When I ran the packs on my boots, I use to just clip them onto the powerstrap or even the top of the plastic boot shell.


----------



## Euler (Jan 1, 2010)

My wife has Hotronics heaters which she loves.  She, on the advice of the store owner who sold them to her, threads the power strap right through the clip rather than just clipping onto the power strap.  It's worked well.


----------



## RootDKJ (Jan 1, 2010)

I've worked it out by getting the clip over the powerstrap.  I had them on the lowest setting today...was way warm and had to turn them off.


----------



## Philpug (Jan 1, 2010)

I have mine on the outside, by the buckles on my boots. On the back there is too much of a chance to get caught on a chair lift.


----------



## andyzee (Jan 15, 2010)

Root, how's that working out for you? Wife want to run her cables in her boot today and was wondering if you have any pointers.


----------



## RootDKJ (Jan 15, 2010)

andyzee said:


> Root, how's that working out for you? Wife want to run her cables in her boot today and was wondering if you have any pointers.


Working out great.  My only complaint is that sometimes the switch gets moved to either the off position or the highest position.  The high position is super hot and painful.

I would make the psudo-conduit for the wire though.


----------



## andyzee (Jan 15, 2010)

RootDKJ said:


> Working out great.  My only complaint is that sometimes the switch gets moved to either the off position or the highest position.  The high position is super hot and painful.
> 
> I would make the psudo-conduit for the wire though.



Only thing I'm doing is running the cable, not changing the sole to the original. Looks like you made an incision at the top, any reason you didn't just do it at the bottom around the heal?


----------



## 2knees (Jan 15, 2010)

andyzee said:


> Only thing I'm doing is running the cable, not changing the sole to the original. Looks like you made an incision at the top, any reason you didn't just do it at the bottom around the heal?



i'm just waiting for you to forget which board you're posting on at that given time.  would be pretty enlightening to some.


----------



## andyzee (Jan 15, 2010)

2knees said:


> i'm just waiting for you to forget which board you're posting on at that given time.  would be pretty enlightening to some.



English please, English.


----------



## RootDKJ (Jan 15, 2010)

andyzee said:


> Only thing I'm doing is running the cable, not changing the sole to the original. Looks like you made an incision at the top, any reason you didn't just do it at the bottom around the heal?


There was some heavier stitching there that I didn't want to cut through.


----------



## andyzee (Jan 15, 2010)

RootDKJ said:


> There was some heavier stitching there that I didn't want to cut through.
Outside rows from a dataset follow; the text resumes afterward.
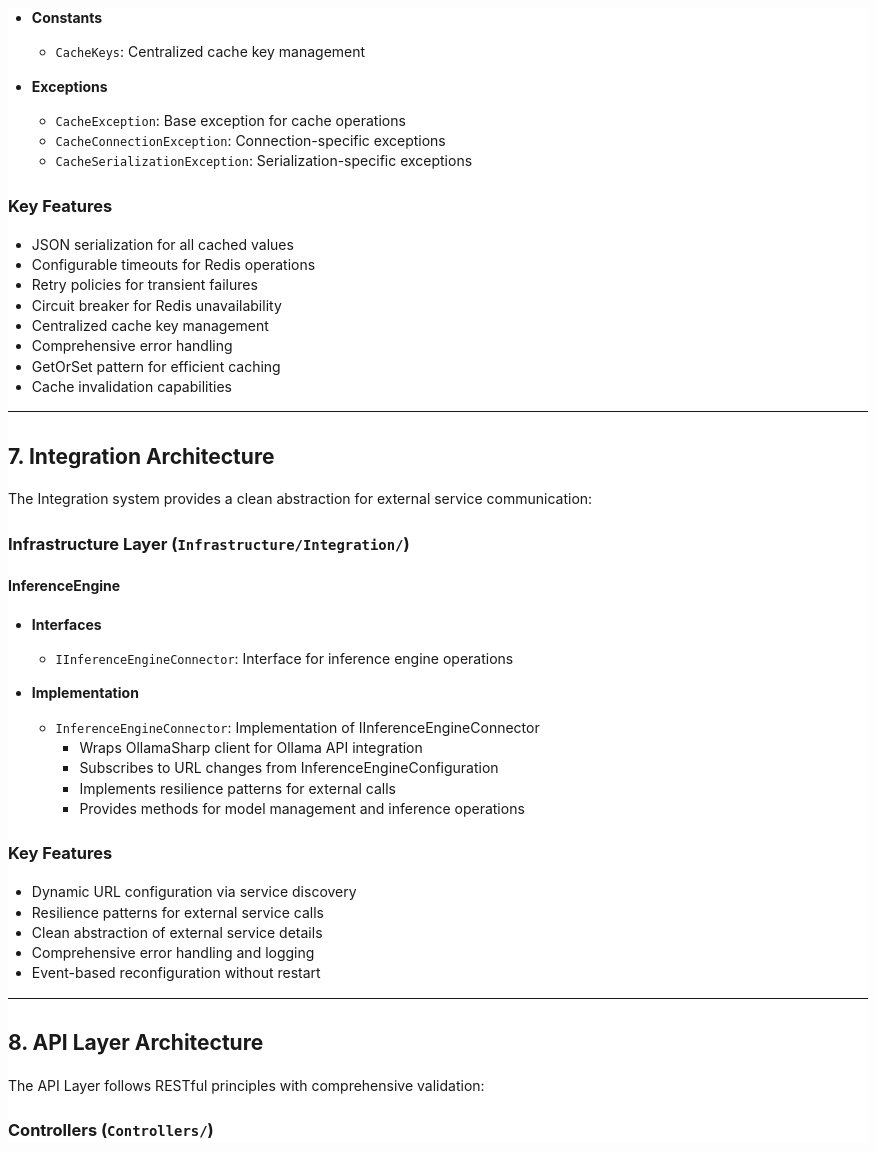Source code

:- **Constants**
  - `CacheKeys`: Centralized cache key management

- **Exceptions**
  - `CacheException`: Base exception for cache operations
  - `CacheConnectionException`: Connection-specific exceptions
  - `CacheSerializationException`: Serialization-specific exceptions

### Key Features
- JSON serialization for all cached values
- Configurable timeouts for Redis operations
- Retry policies for transient failures
- Circuit breaker for Redis unavailability
- Centralized cache key management
- Comprehensive error handling
- GetOrSet pattern for efficient caching
- Cache invalidation capabilities

---

## 7. Integration Architecture

The Integration system provides a clean abstraction for external service communication:

### Infrastructure Layer (`Infrastructure/Integration/`)

#### InferenceEngine
- **Interfaces**
  - `IInferenceEngineConnector`: Interface for inference engine operations

- **Implementation**
  - `InferenceEngineConnector`: Implementation of IInferenceEngineConnector
    - Wraps OllamaSharp client for Ollama API integration
    - Subscribes to URL changes from InferenceEngineConfiguration
    - Implements resilience patterns for external calls
    - Provides methods for model management and inference operations

### Key Features
- Dynamic URL configuration via service discovery
- Resilience patterns for external service calls
- Clean abstraction of external service details
- Comprehensive error handling and logging
- Event-based reconfiguration without restart

---

## 8. API Layer Architecture

The API Layer follows RESTful principles with comprehensive validation:

### Controllers (`Controllers/`)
Thanks. If anything, I'm thinking above the stitching and some duct tape to keep it from falling apart.


----------



## bigbog (Jan 17, 2010)

Looks good Root.  If you have some rigidity in your forefeet and need a little "give" in the forefoot-section of the footbed, you may want to remove any extra layers of ducktape as it begins to stiffen whatever it's attached to = pain in forefoot....so I think keeping the ducktape to just a single strip works for everyone.

$.01


----------